En usant d’une image hyper soignée, fort composée et très colorée (mais sans les excès en joliesse d’un autre très bon film sur un poète, Bright Star de Jane Campion), mais aussi de cadres très précis, la mise en scène de Jessica Hausner (Lourdes) se met à l’unisson de l’âme de ses personnages (portés par des acteurs sublimes), à la fois raides et d’une sensibilité exacerbée, fantasque.

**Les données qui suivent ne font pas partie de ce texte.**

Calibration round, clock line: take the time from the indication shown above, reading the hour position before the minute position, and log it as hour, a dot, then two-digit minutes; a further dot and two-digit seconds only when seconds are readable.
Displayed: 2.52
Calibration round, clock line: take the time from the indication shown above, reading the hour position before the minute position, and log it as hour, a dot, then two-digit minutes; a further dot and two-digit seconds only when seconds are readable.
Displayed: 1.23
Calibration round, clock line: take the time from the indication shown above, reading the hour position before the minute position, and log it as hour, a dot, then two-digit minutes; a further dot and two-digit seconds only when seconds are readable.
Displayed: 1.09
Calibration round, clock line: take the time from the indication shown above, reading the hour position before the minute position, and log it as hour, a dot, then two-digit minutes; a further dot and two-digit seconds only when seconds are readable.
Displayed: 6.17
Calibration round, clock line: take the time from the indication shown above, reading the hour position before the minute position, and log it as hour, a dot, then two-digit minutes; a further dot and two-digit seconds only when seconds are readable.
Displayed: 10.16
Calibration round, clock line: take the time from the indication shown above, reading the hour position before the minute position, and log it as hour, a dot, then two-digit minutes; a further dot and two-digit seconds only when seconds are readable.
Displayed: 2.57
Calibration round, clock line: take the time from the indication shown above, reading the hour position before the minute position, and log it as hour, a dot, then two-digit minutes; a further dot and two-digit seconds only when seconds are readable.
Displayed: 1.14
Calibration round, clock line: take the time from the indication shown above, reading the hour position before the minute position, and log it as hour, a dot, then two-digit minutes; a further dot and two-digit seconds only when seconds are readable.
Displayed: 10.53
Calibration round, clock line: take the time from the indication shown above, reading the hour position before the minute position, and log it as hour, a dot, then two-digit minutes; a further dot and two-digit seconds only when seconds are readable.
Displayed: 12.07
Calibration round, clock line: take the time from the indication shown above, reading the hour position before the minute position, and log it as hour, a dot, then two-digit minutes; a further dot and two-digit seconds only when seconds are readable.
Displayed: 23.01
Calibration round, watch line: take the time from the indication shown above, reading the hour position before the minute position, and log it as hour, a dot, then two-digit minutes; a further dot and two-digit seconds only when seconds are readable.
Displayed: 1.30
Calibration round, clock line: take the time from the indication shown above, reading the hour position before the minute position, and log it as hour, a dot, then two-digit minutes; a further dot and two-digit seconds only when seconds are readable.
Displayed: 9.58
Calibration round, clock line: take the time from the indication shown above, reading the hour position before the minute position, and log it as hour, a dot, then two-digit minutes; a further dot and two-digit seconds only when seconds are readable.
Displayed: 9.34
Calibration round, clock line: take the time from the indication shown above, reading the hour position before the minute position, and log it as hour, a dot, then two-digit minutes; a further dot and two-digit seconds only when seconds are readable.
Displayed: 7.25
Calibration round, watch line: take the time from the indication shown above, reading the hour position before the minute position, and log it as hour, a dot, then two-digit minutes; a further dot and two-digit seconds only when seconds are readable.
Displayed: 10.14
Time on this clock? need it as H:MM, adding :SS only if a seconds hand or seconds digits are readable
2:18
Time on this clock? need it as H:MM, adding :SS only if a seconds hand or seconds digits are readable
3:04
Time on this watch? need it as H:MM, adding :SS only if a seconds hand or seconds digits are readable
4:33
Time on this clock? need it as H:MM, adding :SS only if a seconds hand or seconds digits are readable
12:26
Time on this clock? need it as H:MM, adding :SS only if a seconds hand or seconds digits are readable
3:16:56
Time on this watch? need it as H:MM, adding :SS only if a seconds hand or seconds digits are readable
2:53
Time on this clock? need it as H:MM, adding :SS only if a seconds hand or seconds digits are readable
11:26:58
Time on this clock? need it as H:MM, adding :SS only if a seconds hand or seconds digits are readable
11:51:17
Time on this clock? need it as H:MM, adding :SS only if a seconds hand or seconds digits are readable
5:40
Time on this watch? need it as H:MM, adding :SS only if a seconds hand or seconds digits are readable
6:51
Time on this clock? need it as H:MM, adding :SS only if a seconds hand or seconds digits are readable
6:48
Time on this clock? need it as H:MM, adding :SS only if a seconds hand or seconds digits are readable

L’ancienne collaboratrice de Michael Haneke – qui a sûrement vu La Marquise d’O… de Rohmer, adaptation de la nouvelle homonyme de Kleist – semble souvent se poster au bord du surplomb, de la moquerie facile. Mais jamais elle n’ôte la moindre parcelle de lucidité ou d’intelligence à Henriette et Heinrich : sous l’apparente folie, ils savent très bien ce qu’ils font.
Henriette se sait malade (sans doute d’un cancer), Heinrich sait que “rien ne peut (lui) convenir dans ce monde”. Le mari d’Henriette est une grande âme. Il essaiera de la faire guérir en faisant appel aux précurseurs de Freud, donc à la médecine la plus éclairée du début du XIXe siècle. Mais rien n’y fera.
Frais, constamment étonnant, sans cynisme mais parfois malicieux, cet Amour fou, présenté à Un certain regard à Cannes mais passé inaperçu, est une très belle surprise.